* _Goal of the exercise_:
Whatever pictures the entries hold, omit them, and output exactly the lines from the one containing "water bottle: present" through the final line.

==== Data extract ====

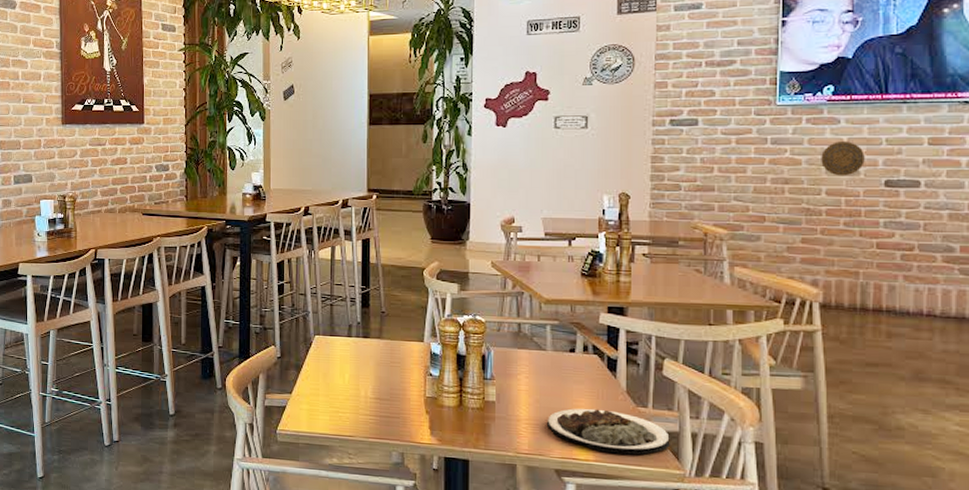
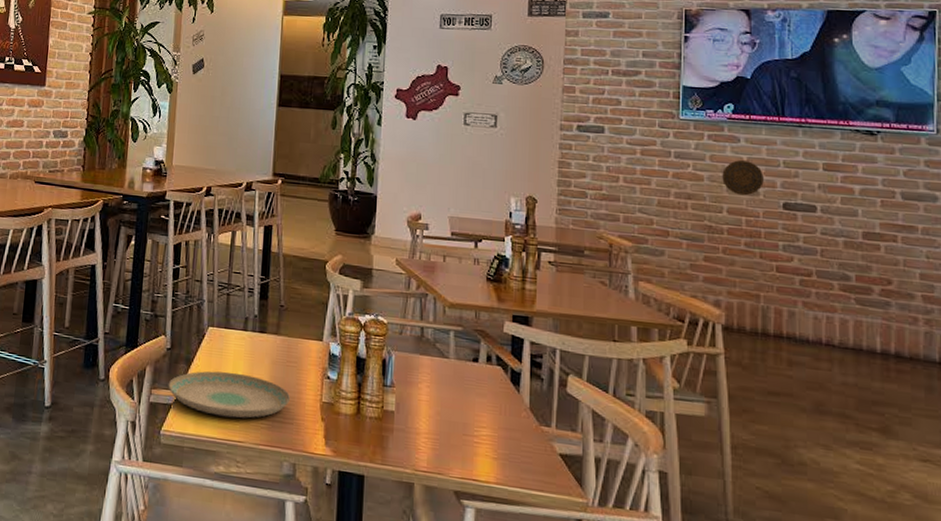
plate: none [280,375,395,416] -> present [168,371,290,419]
plate: present [546,408,670,455] -> none [446,423,573,479]

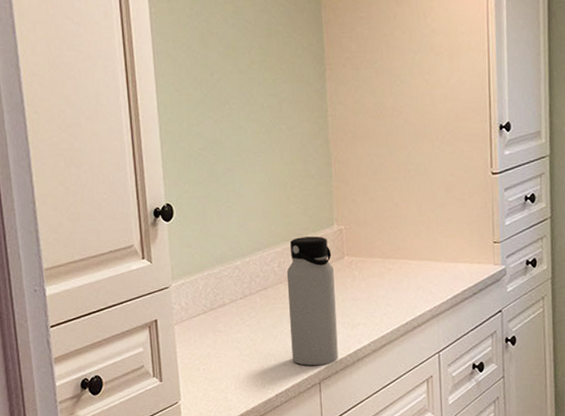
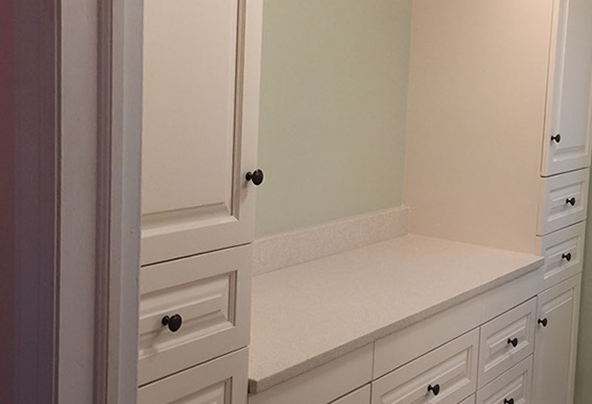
water bottle: present [286,236,338,365] -> none [352,212,397,326]

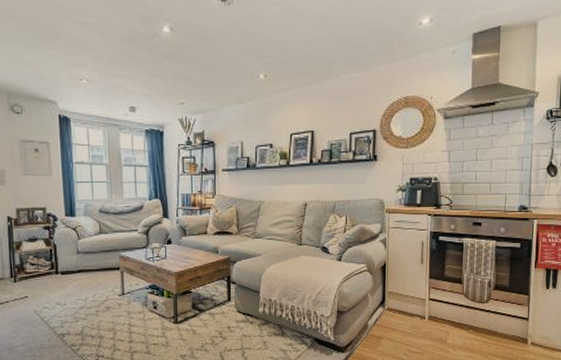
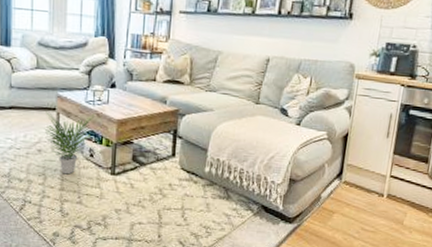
potted plant: none [111,270,154,327] -> present [45,112,94,175]

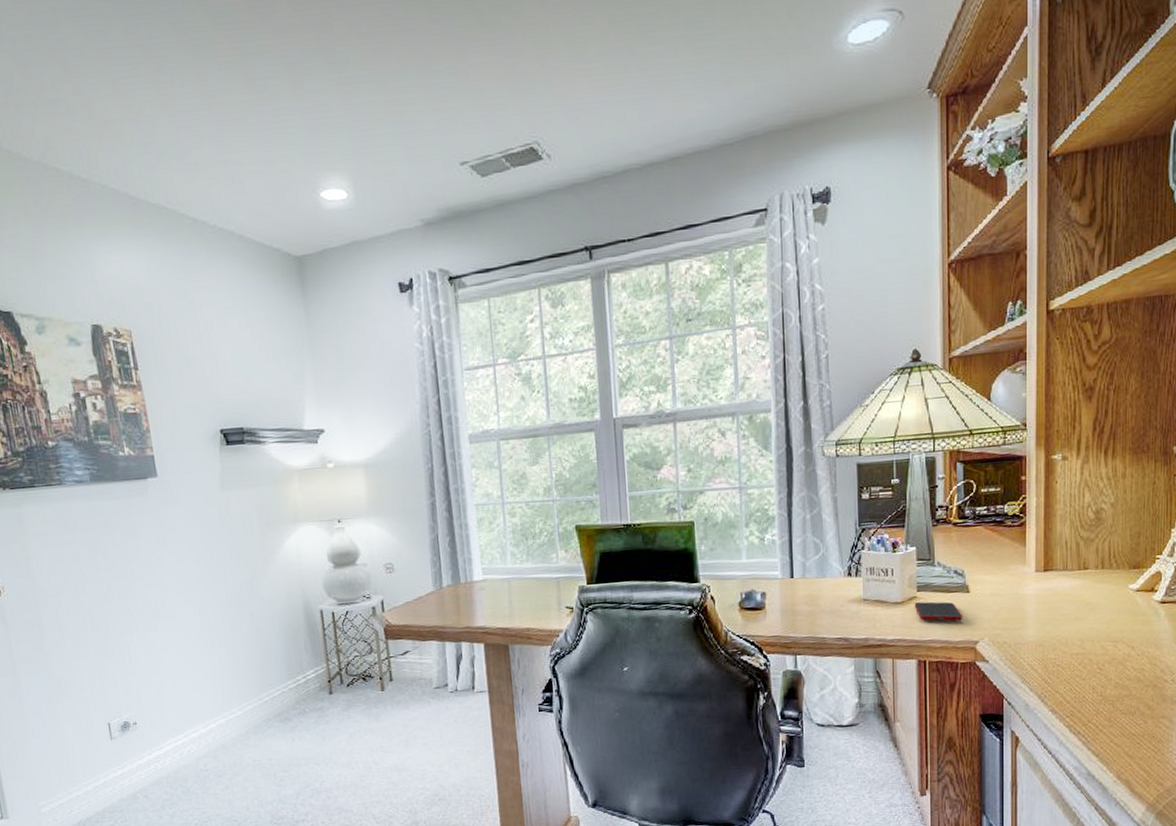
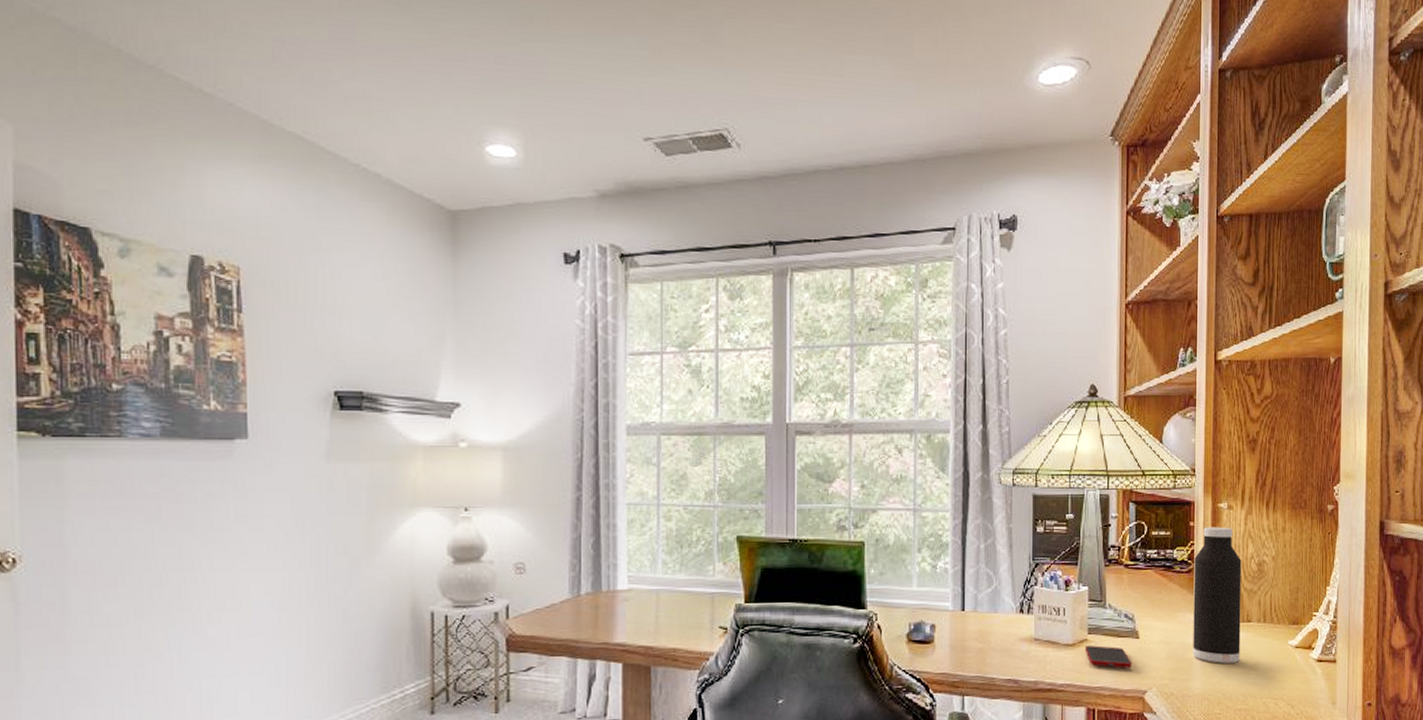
water bottle: none [1026,478,1078,611] -> present [1193,527,1242,663]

====

* _Task output_:
water bottle: present [286,236,338,365] -> none [352,212,397,326]

potted plant: none [111,270,154,327] -> present [45,112,94,175]

water bottle: none [1026,478,1078,611] -> present [1193,527,1242,663]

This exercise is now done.